Text passage
________________________
The publisher perspective
Project COUNTER added significant momentum to the increased use of and demand for usage data, and the advances it made in standardizing production and presentation have clearly been a significant step forward. Of the many aspects that project COUNTER brought to the industry, one of the most interesting, was that it shared data between publishers and librarians. In theory, the resulting transparency drives us towards being a more efficient industry where the supply of published research should be in line with demand from readers in the research communities. I can think of few other industries that share this to such a blatant and open extent.
However, experience tells us that it is not quite so straightforward, and the variation across subject areas means that if all decisions were made purely on absolute usage, then some research communities would be unfairly disadvantaged. As we know, there is also a range of other metrics used throughout the industry that should be considered alongside measures of usage, but I think it is now widely accepted that usage is one of the most important.
Operationally, this means that every publisher needs to be highly skilled not only in driving usage of their content but also in interpreting and analyzing the resulting data effectively. One of the publisher ‘s key roles is to ensure that they are making authors’ research as discoverable as possible, and so high usage can be seen as a measure of success.
Techniques that publishers adopt for driving usage can take many forms and it is essential to think about the success factors of different activities in different ways. There are broad-brush ‘macro’ approaches aimed at driving overall discoverability of content – a classic example being search engine optimization (SEO). But there are also more directed and subtle ‘micro’ techniques aimed at specific communities, using technological changes or marketing campaigns.
As a publisher, we at IOP have adopted a range of approaches to drive usage over recent years. In fact, it is probably fair to say that almost all of our activities are directly or indirectly and completely or partially aimed at driving usage. The following five examples are a selection of just some of the approaches we have used over the last 12 months.
The first and most effective of them all is search engine optimization. This may seem like a dated concept and a dark art which is difficult to influence, but a brief glance at any website's usage data will show just how important it remains. There is no doubt that after our content was indexed by Google in 2003, we saw the largest single increase in usage. SEO is a continual process though, and we have recently engaged in a fresh audit to ensure that we remain current. It is essential that this is constantly monitored.
________________________
Records drawn from a data collection
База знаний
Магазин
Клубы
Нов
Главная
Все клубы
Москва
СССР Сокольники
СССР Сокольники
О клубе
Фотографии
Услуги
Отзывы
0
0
________________________
Explore the material
**A.** Copy out the part of the passage on publisher usage data that begins at the words "The publisher perspective" and ends after the words "and open extent.".
**B.** Answer these questions from the passage on publisher usage data:
(i) Between which two groups did Project COUNTER share data?
(ii) What is the classic example of a broad-brush "macro" approach to driving discoverability?
(iii) In what year was IOP's content indexed by Google?
The listing has no role in this work.

Completed exercise
**A.**
The publisher perspective
Project COUNTER added significant momentum to the increased use of and demand for usage data, and the advances it made in standardizing production and presentation have clearly been a significant step forward. Of the many aspects that project COUNTER brought to the industry, one of the most interesting, was that it shared data between publishers and librarians. In theory, the resulting transparency drives us towards being a more efficient industry where the supply of published research should be in line with demand from readers in the research communities. I can think of few other industries that share this to such a blatant and open extent.

**B.**
(i) Publishers and librarians.
(ii) Search engine optimization (SEO).
(iii) 2003.